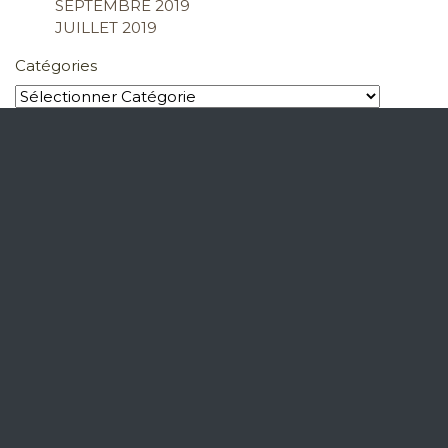
SEPTEMBRE 2019
JUILLET 2019
Catégories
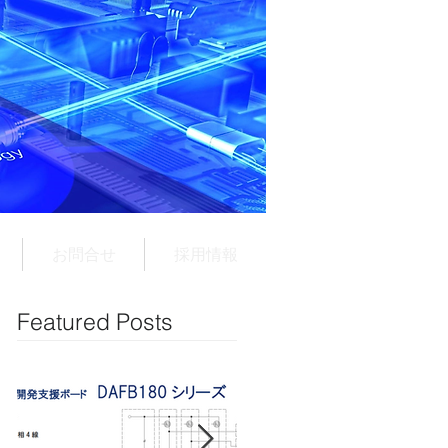
お問合せ
採用情報
Featured Posts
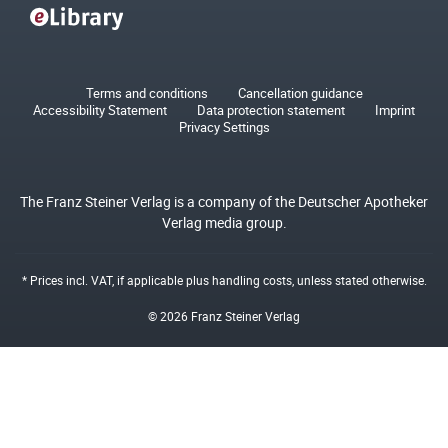
Terms and conditions
Cancellation guidance
Accessibility Statement
Data protection statement
Imprint
Privacy Settings
The Franz Steiner Verlag is a company of the Deutscher Apotheker
Verlag media group.
* Prices incl. VAT, if applicable plus
handling costs
, unless stated otherwise.
© 2026 Franz Steiner Verlag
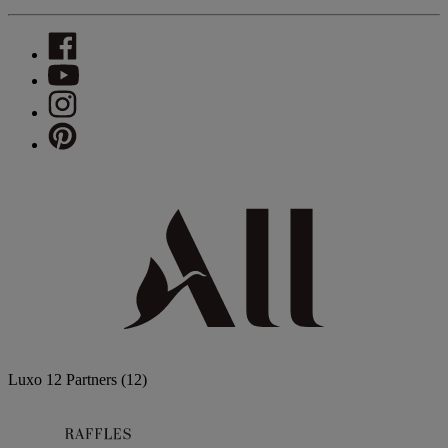
Luxo
12 Partners
(12)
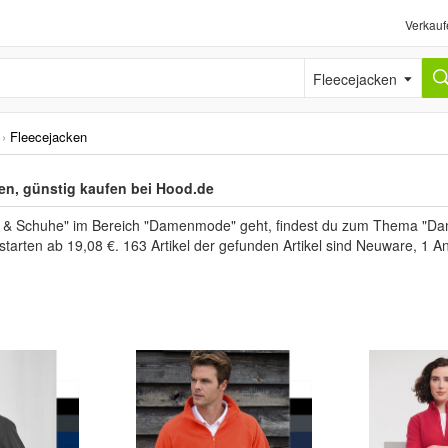
Verkauf
Fleecejacken
›
Fleecejacken
n, günstig kaufen bei Hood.de
& Schuhe" im Bereich "Damenmode" geht, findest du zum Thema "Dam
 starten ab 19,08 €. 163 Artikel der gefunden Artikel sind Neuware, 1 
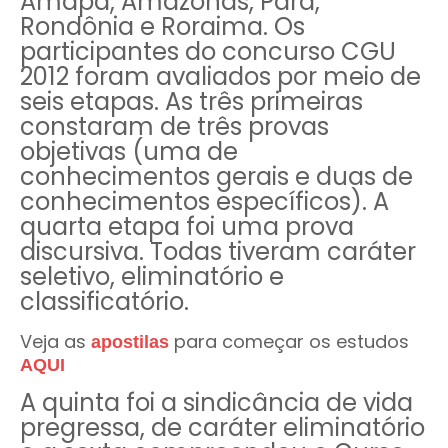
Amapá, Amazonas, Pará,
Rondônia e Roraima. Os
participantes do concurso CGU
2012 foram avaliados por meio de
seis etapas. As três primeiras
constaram de três provas
objetivas (uma de
conhecimentos gerais e duas de
conhecimentos específicos). A
quarta etapa foi uma prova
discursiva. Todas tiveram caráter
seletivo, eliminatório e
classificatório.
Veja as
para começar os estudos
apostilas
AQUI
A quinta foi a sindicância de vida
pregressa, de caráter eliminatório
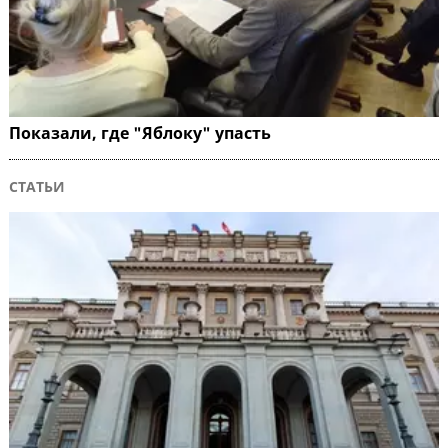
Показали, где "Яблоку" упасть
СТАТЬИ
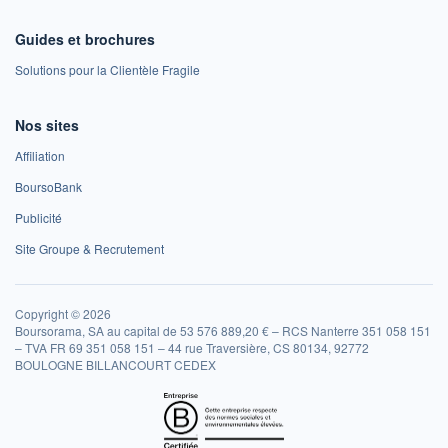
Guides et brochures
Solutions pour la Clientèle Fragile
Nos sites
Affiliation
BoursoBank
Publicité
Site Groupe & Recrutement
Copyright © 2026
Boursorama, SA au capital de 53 576 889,20 € – RCS Nanterre 351 058 151
– TVA FR 69 351 058 151 – 44 rue Traversière, CS 80134, 92772
BOULOGNE BILLANCOURT CEDEX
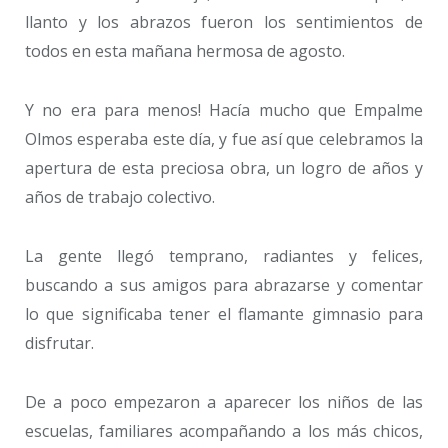
llanto y los abrazos fueron los sentimientos de
todos en esta mañana hermosa de agosto.
Y no era para menos! Hacía mucho que Empalme
Olmos esperaba este día, y fue así que celebramos la
apertura de esta preciosa obra, un logro de años y
años de trabajo colectivo.
La gente llegó temprano, radiantes y felices,
buscando a sus amigos para abrazarse y comentar
lo que significaba tener el flamante gimnasio para
disfrutar.
De a poco empezaron a aparecer los niños de las
escuelas, familiares acompañando a los más chicos,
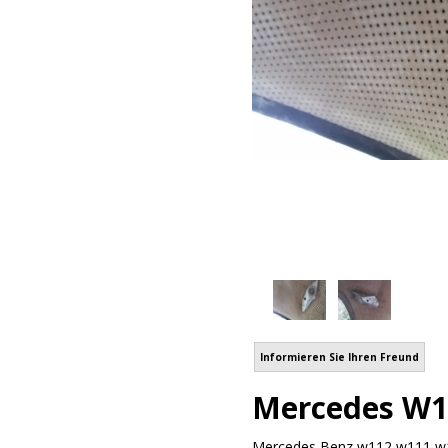
Informieren Sie Ihren Freund
Mercedes W11
Mercedes Benz w112 w111 w110 C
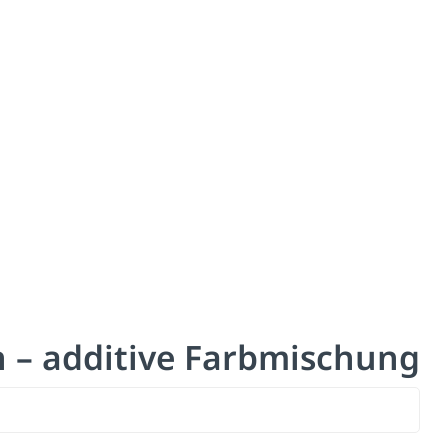
 – additive Farbmischung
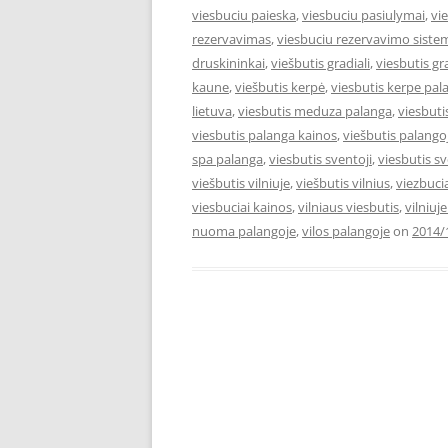
viesbuciu paieska
,
viesbuciu pasiulymai
,
vi
rezervavimas
,
viesbuciu rezervavimo siste
druskininkai
,
viešbutis gradiali
,
viesbutis gr
kaune
,
viešbutis kerpė
,
viesbutis kerpe pal
lietuva
,
viesbutis meduza palanga
,
viesbut
viesbutis palanga kainos
,
viešbutis palango
spa palanga
,
viesbutis sventoji
,
viesbutis s
viešbutis vilniuje
,
viešbutis vilnius
,
viezbuci
viesbuciai kainos
,
vilniaus viesbutis
,
vilniuj
nuoma palangoje
,
vilos palangoje
on
2014/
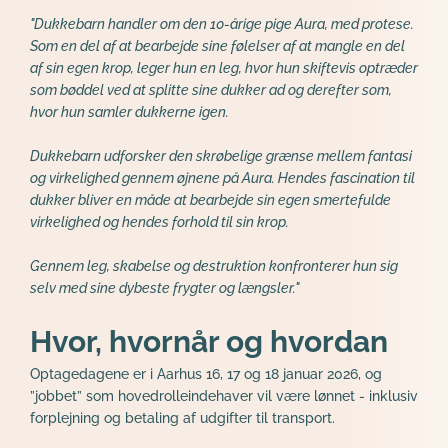
"Dukkebarn handler om den 10-årige pige Aura, med protese. 
Som en del af at bearbejde sine følelser af at mangle en del 
af sin egen krop, leger hun en leg, hvor hun skiftevis optræder 
som bøddel ved at splitte sine dukker ad og derefter som, 
hvor hun samler dukkerne igen.
Dukkebarn udforsker den skrøbelige grænse mellem fantasi 
og virkelighed gennem øjnene på Aura. Hendes fascination til 
dukker bliver en måde at bearbejde sin egen smertefulde 
virkelighed og hendes forhold til sin krop.
Gennem leg, skabelse og destruktion konfronterer hun sig 
selv med sine dybeste frygter og længsler."
Hvor, hvornår og hvordan
Optagedagene er i Aarhus 16, 17 og 18 januar 2026, og 
”jobbet” som hovedrolleindehaver vil være lønnet - inklusiv 
forplejning og betaling af udgifter til transport.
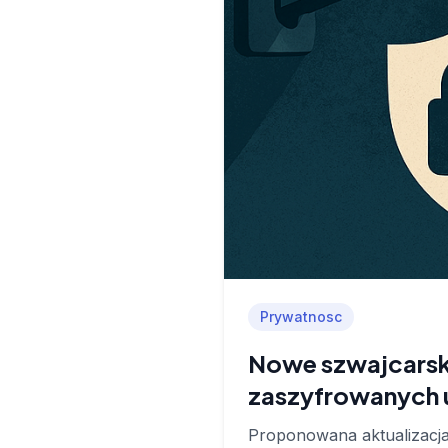
Prywatnosc
Nowe szwajcarski
zaszyfrowanych 
Proponowana aktualizacja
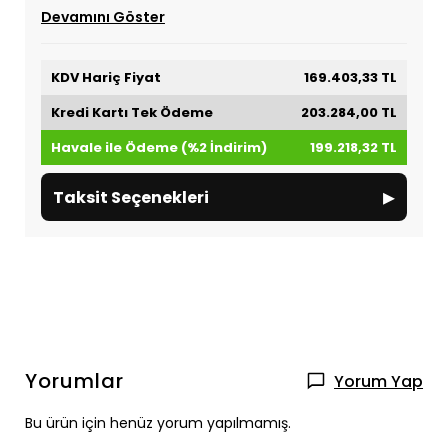
Devamını Göster
KDV Hariç Fiyat
169.403,33 TL
Kredi Kartı Tek Ödeme
203.284,00 TL
Havale ile Ödeme (%2 İndirim)
199.218,32 TL
▸
Taksit Seçenekleri
Yorumlar
Yorum Yap
Bu ürün için henüz yorum yapılmamış.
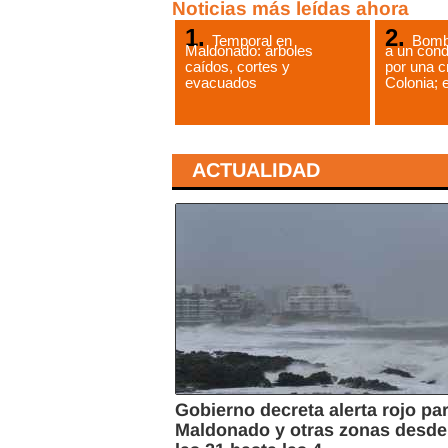
Noticias más leídas ahora
Temporal en
Bomb
Maldonado: árboles
a un cond
caídos, cortes y
por una c
evacuados
Colonia; e
ACTUALIDAD
Gobierno decreta alerta rojo pa
Maldonado y otras zonas desde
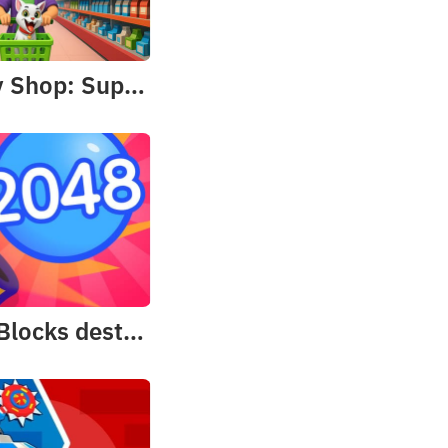
Grocery Shop: Supermarket Game
2048 - Blocks destruction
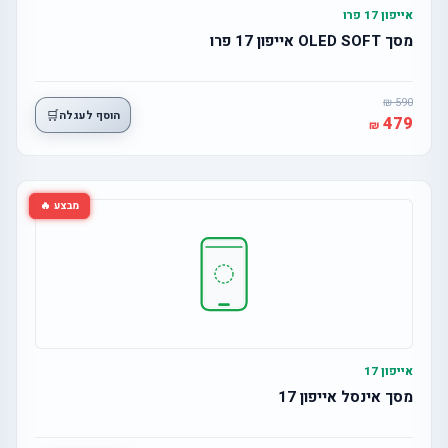
אייפון 17 פרו
מסך OLED SOFT אייפון 17 פרו
590
🛒
הוסף לעגלה
479
מבצע 🔥
אייפון 17
מסך אינסל אייפון 17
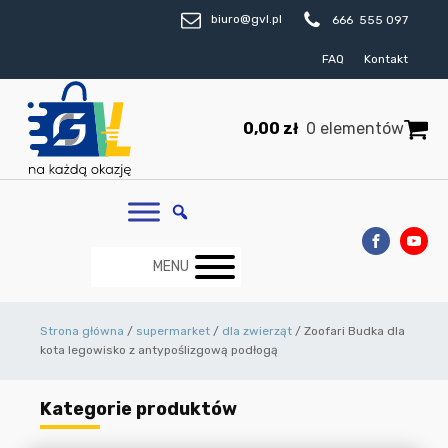
biuro@gvl.pl
666 555 097
FAQ
Kontakt
0,00
zł
0 elementów
MENU
Strona główna
/
supermarket
/
dla zwierząt
/ Zoofari Budka dla
kota legowisko z antypoślizgową podłogą
Kategorie produktów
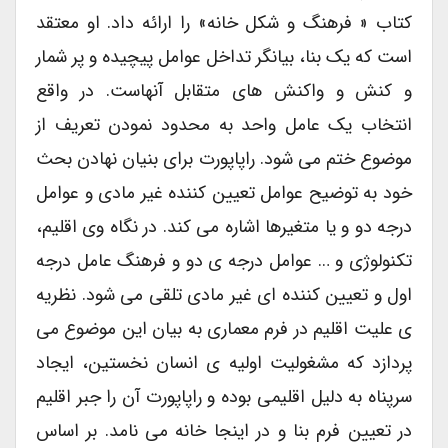
کتاب « فرهنگ و شکل خانه» را ارائه داد. او معتقد
است که یک بنا، بیانگر تداخل عوامل پیچیده و پر شمار
و کنش و واکنش های متقابل آنهاست. در واقع
انتخاب یک عامل واحد به محدود نمودن تعریف از
موضوع ختم می شود. راپاپورت برای بنیان نهادن بحث
خود به توضیح عوامل تعیین کننده غیر مادی و عوامل
درجه دو و یا متغیرها اشاره می کند. در نگاه وی اقلیم،
تکنولوژی و … عوامل درجه ی دو و فرهنگ عامل درجه
اول و تعیین کننده ای غیر مادی تلقی می شود. نظریه
ی علیت اقلیم در فرم معماری به بیان این موضوع می
پردازد که مشغولیت اولیه ی انسان نخستین، ایجاد
سرپناه به دلیل اقلیمی بوده و راپاپورت آن را جبر اقلیم
در تعیین فرم بنا و در اینجا خانه می نامد. بر اساس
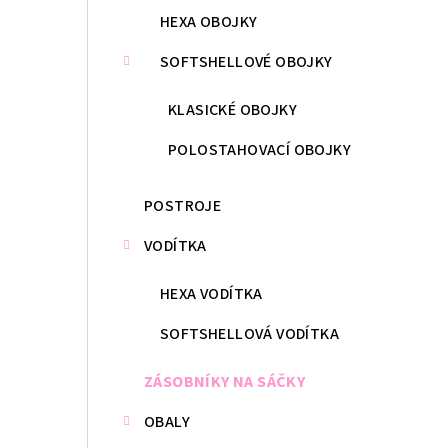
HEXA OBOJKY
SOFTSHELLOVÉ OBOJKY
KLASICKÉ OBOJKY
POLOSTAHOVACÍ OBOJKY
POSTROJE
VODÍTKA
HEXA VODÍTKA
SOFTSHELLOVÁ VODÍTKA
ZÁSOBNÍKY NA SÁČKY
OBALY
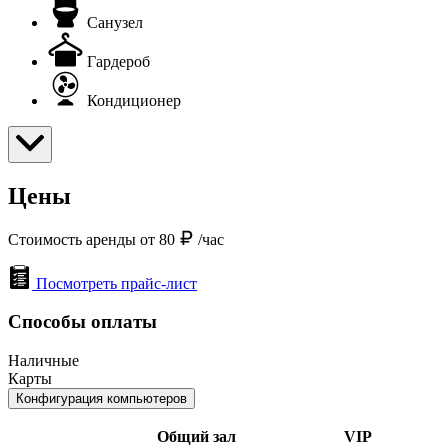
Санузел
Гардероб
Кондиционер
Цены
Стоимость аренды от 80
/час
Посмотреть прайс-лист
Способы оплаты
Наличные
Карты
Конфигурация компьютеров
Общий зал
VIP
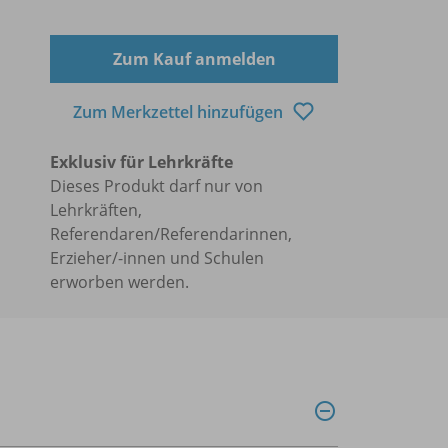
Zum Kauf anmelden
Zum Merkzettel hinzufügen
Exklusiv für Lehrkräfte
Dieses Produkt darf nur von
Lehrkräften,
Referendaren/Referendarinnen,
Erzieher/-innen und Schulen
erworben werden.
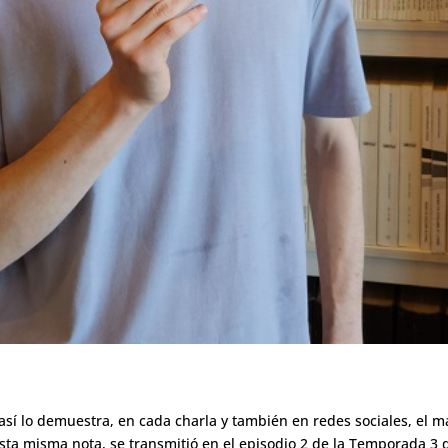
sí lo demuestra, en cada charla y también en redes sociales, el ma
esta misma nota, se transmitió en el episodio 2 de la Temporada 3 d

(Exercise) Reproduce the text of all the rows above line for line, without changing anything, and leave out the pictures.

(Solution to the problem)
SEPTEMBRE 2019
JUILLET 2019
Catégories
お問合せ
採用情報
Featured Posts
Terms and conditions
Cancellation guidance
Accessibility Statement
Data protection statement
Imprint
Privacy Settings
The Franz Steiner Verlag is a company of the Deutscher Apotheker
Verlag media group.
* Prices incl. VAT, if applicable plus
handling costs
, unless stated otherwise.
© 2026 Franz Steiner Verlag
Luxo
12 Partners
(12)
Verkauf
Fleecejacken
›
Fleecejacken
n, günstig kaufen bei Hood.de
& Schuhe" im Bereich "Damenmode" geht, findest du zum Thema "Dam
 starten ab 19,08 €. 163 Artikel der gefunden Artikel sind Neuware, 1 
Amapá, Amazonas, Pará,
Rondônia e Roraima. Os
participantes do concurso CGU
2012 foram avaliados por meio de
seis etapas. As três primeiras
constaram de três provas
objetivas (uma de
conhecimentos gerais e duas de
conhecimentos específicos). A
quarta etapa foi uma prova
discursiva. Todas tiveram caráter
seletivo, eliminatório e
classificatório.
Veja as
para começar os estudos
apostilas
AQUI
A quinta foi a sindicância de vida
pregressa, de caráter eliminatório
Показали, где "Яблоку" упасть
СТАТЬИ
Guides et brochures
Solutions pour la Clientèle Fragile
Nos sites
Affiliation
BoursoBank
Publicité
Site Groupe & Recrutement
Copyright © 2026
Boursorama, SA au capital de 53 576 889,20 € – RCS Nanterre 351 058 151
– TVA FR 69 351 058 151 – 44 rue Traversière, CS 80134, 92772
BOULOGNE BILLANCOURT CEDEX
llanto y los abrazos fueron los sentimientos de
todos en esta mañana hermosa de agosto.
Y no era para menos! Hacía mucho que Empalme
Olmos esperaba este día, y fue así que celebramos la
apertura de esta preciosa obra, un logro de años y
años de trabajo colectivo.
La gente llegó temprano, radiantes y felices,
buscando a sus amigos para abrazarse y comentar
lo que significaba tener el flamante gimnasio para
disfrutar.
De a poco empezaron a aparecer los niños de las
escuelas, familiares acompañando a los más chicos,
Informieren Sie Ihren Freund
Mercedes W11
Mercedes Benz w112 w111 w110 C
 – additive Farbmischung
viesbuciu paieska
,
viesbuciu pasiulymai
,
vi
rezervavimas
,
viesbuciu rezervavimo siste
druskininkai
,
viešbutis gradiali
,
viesbutis gr
kaune
,
viešbutis kerpė
,
viesbutis kerpe pal
lietuva
,
viesbutis meduza palanga
,
viesbut
viesbutis palanga kainos
,
viešbutis palango
spa palanga
,
viesbutis sventoji
,
viesbutis s
viešbutis vilniuje
,
viešbutis vilnius
,
viezbuci
viesbuciai kainos
,
vilniaus viesbutis
,
vilniuj
nuoma palangoje
,
vilos palangoje
on
2014/
"Dukkebarn handler om den 10-årige pige Aura, med protese. 
Som en del af at bearbejde sine følelser af at mangle en del 
af sin egen krop, leger hun en leg, hvor hun skiftevis optræder 
som bøddel ved at splitte sine dukker ad og derefter som, 
hvor hun samler dukkerne igen.
Dukkebarn udforsker den skrøbelige grænse mellem fantasi 
og virkelighed gennem øjnene på Aura. Hendes fascination til 
dukker bliver en måde at bearbejde sin egen smertefulde 
virkelighed og hendes forhold til sin krop.
Gennem leg, skabelse og destruktion konfronterer hun sig 
selv med sine dybeste frygter og længsler."
Hvor, hvornår og hvordan
Optagedagene er i Aarhus 16, 17 og 18 januar 2026, og 
”jobbet” som hovedrolleindehaver vil være lønnet - inklusiv 
forplejning og betaling af udgifter til transport.
Prywatnosc
Nowe szwajcarski
zaszyfrowanych 
Proponowana aktualizacja
Devamını Göster
KDV Hariç Fiyat
169.403,33 TL
Kredi Kartı Tek Ödeme
203.284,00 TL
Havale ile Ödeme (%2 İndirim)
199.218,32 TL
▸
Taksit Seçenekleri
Yorumlar
Yorum Yap
Bu ürün için henüz yorum yapılmamış.
Noticias más leídas ahora
Temporal en
Bomb
Maldonado: árboles
a un cond
caídos, cortes y
por una c
evacuados
Colonia; e
ACTUALIDAD
Gobierno decreta alerta rojo pa
Maldonado y otras zonas desde
Grocery Shop: Supermarket Game
2048 - Blocks destruction
אייפון 17 פרו
מסך OLED SOFT אייפון 17 פרו
590
🛒
הוסף לעגלה
479
מבצע 🔥
אייפון 17
מסך אינסל אייפון 17
biuro@gvl.pl
666 555 097
FAQ
Kontakt
0,00
zł
0 elementów
MENU
Strona główna
/
supermarket
/
dla zwierząt
/ Zoofari Budka dla
kota legowisko z antypoślizgową podłogą
Kategorie produktów
کتاب « فرهنگ و شکل خانه» را ارائه داد. او معتقد
است که یک بنا، بیانگر تداخل عوامل پیچیده و پر شمار
و کنش و واکنش های متقابل آنهاست. در واقع
انتخاب یک عامل واحد به محدود نمودن تعریف از
موضوع ختم می شود. راپاپورت برای بنیان نهادن بحث
خود به توضیح عوامل تعیین کننده غیر مادی و عوامل
درجه دو و یا متغیرها اشاره می کند. در نگاه وی اقلیم،
تکنولوژی و … عوامل درجه ی دو و فرهنگ عامل درجه
اول و تعیین کننده ای غیر مادی تلقی می شود. نظریه
ی علیت اقلیم در فرم معماری به بیان این موضوع می
پردازد که مشغولیت اولیه ی انسان نخستین، ایجاد
سرپناه به دلیل اقلیمی بوده و راپاپورت آن را جبر اقلیم
در تعیین فرم بنا و در اینجا خانه می نامد. بر اساس
HEXA OBOJKY
SOFTSHELLOVÉ OBOJKY
KLASICKÉ OBOJKY
POLOSTAHOVACÍ OBOJKY
POSTROJE
VODÍTKA
HEXA VODÍTKA
SOFTSHELLOVÁ VODÍTKA
ZÁSOBNÍKY NA SÁČKY
OBALY
Санузел
Гардероб
Кондиционер
Цены
Стоимость аренды от 80
/час
Посмотреть прайс-лист
Способы оплаты
Наличные
Карты
Конфигурация компьютеров
Общий зал
VIP
Zum Kauf anmelden
Zum Merkzettel hinzufügen
Exklusiv für Lehrkräfte
Dieses Produkt darf nur von
Lehrkräften,
Referendaren/Referendarinnen,
Erzieher/-innen und Schulen
erworben werden.
sí lo demuestra, en cada charla y también en redes sociales, el ma
esta misma nota, se transmitió en el episodio 2 de la Temporada 3 d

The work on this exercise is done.